Les OGM menacent notre eau potable

Marco Fortier - Journal de Montréal

La présence de plantes et d’animaux génétiquement modifiés (OGM) dans la nature soulève des doutes sur la qualité de l’eau potable, indique une étude d’Environnement Canada.

Les OGM n’ont eu aucun effet à ce jour sur l’environnement, mais les impacts à long terme des cultures modifiées génétiquement restent inconnus, a indiqué hier un des auteurs du rapport, Jim Maguire, en entrevue avec Le Journal de Montréal.

«Les gens ont tendance à jouer avec les mots en parlant de Frankenfood et de super plantes. La réalité est probablement moins spectaculaire, mais franchement, on n’en connaît pas assez sur les effets à long terme des OGM», dit M. Maguire, directeur de la recherche sur la protection des écosystèmes aquatiques à Environnement Canada.

Le rapport, intitulé Menaces pour les sources d’eau potable et les écosystèmes aquatiques au Canada, dresse une liste de 15 sources possibles de contamination. La menace vise toutes les formes d’eau : lacs, rivières, sources souterraines, nappe phréatique…

Bref, le Canada et le Québec possèdent les plus importantes réserves d’eau douce du monde, mais l’eau devient une denrée précieuse qu’il faut protéger, selon l’étude.
==================================================
_CONSIGNES_
Reprenez le passage de l'article sur les OGM et l'eau potable compris entre "Bref, le Canada" et "protéger, selon l’étude.", inclusivement, en substituant "rare" à "précieuse".
==================================================
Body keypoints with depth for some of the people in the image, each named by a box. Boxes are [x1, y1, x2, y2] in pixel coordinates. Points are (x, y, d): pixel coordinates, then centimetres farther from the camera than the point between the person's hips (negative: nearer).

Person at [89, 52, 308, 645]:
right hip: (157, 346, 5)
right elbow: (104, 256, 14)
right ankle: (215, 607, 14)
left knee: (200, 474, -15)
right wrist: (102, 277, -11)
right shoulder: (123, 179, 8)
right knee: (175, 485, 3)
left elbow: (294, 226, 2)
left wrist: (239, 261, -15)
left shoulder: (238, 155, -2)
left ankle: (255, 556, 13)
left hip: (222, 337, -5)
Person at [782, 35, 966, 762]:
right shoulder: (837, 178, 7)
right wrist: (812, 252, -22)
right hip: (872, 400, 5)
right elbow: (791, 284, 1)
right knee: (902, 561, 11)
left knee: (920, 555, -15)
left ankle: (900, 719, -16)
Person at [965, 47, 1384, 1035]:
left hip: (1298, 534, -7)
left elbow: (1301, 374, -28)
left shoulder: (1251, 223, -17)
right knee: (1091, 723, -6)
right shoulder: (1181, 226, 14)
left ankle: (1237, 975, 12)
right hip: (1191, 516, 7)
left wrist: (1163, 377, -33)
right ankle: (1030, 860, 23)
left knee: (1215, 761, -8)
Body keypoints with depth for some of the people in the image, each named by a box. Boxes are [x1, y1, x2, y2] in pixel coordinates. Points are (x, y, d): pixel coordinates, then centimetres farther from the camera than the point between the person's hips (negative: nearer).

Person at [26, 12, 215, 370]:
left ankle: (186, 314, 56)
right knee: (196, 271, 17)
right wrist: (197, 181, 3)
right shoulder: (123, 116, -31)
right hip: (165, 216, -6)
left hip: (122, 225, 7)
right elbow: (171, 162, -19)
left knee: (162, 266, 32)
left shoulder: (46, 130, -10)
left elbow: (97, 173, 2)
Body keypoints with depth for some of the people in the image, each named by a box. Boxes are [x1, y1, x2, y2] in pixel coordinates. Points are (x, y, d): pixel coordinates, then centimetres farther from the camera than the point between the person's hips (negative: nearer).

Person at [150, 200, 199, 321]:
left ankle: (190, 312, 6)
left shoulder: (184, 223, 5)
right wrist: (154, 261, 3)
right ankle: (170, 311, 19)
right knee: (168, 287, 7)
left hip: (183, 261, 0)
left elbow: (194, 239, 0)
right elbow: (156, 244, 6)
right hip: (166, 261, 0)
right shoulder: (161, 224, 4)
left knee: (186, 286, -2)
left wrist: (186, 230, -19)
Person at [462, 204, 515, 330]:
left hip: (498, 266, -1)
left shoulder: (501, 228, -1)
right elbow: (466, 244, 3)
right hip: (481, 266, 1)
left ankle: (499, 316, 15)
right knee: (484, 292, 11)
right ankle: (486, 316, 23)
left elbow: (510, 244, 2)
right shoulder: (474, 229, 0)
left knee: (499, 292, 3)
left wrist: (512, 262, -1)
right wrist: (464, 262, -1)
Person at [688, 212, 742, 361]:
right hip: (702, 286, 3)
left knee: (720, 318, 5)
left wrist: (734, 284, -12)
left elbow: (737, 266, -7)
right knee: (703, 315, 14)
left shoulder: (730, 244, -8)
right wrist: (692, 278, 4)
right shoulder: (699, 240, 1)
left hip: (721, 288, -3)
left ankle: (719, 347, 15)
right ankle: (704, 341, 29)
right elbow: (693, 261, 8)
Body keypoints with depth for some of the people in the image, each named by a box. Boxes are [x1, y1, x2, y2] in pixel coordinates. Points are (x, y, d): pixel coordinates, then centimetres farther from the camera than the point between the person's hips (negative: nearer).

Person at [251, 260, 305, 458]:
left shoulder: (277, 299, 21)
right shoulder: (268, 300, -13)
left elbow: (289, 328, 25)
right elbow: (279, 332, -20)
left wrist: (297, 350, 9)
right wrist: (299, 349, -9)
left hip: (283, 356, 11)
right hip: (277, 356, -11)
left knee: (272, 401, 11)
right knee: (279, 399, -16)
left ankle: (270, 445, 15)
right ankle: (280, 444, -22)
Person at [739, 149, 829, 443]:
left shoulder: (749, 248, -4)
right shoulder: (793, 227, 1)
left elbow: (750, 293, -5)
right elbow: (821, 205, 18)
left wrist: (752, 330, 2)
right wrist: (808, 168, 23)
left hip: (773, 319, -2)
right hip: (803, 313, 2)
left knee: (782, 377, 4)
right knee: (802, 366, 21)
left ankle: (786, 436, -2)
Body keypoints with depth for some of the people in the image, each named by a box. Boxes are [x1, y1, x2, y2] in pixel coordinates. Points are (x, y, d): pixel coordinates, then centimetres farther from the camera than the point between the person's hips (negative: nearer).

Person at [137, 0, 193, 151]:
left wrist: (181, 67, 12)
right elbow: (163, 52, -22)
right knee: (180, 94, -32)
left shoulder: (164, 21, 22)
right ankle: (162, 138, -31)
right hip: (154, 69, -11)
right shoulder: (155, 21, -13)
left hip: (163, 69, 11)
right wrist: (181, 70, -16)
==================================================
_TRAVAIL ACCOMPLI_
Bref, le Canada et le Québec possèdent les plus importantes réserves d’eau douce du monde, mais l’eau devient une denrée rare qu’il faut protéger, selon l’étude.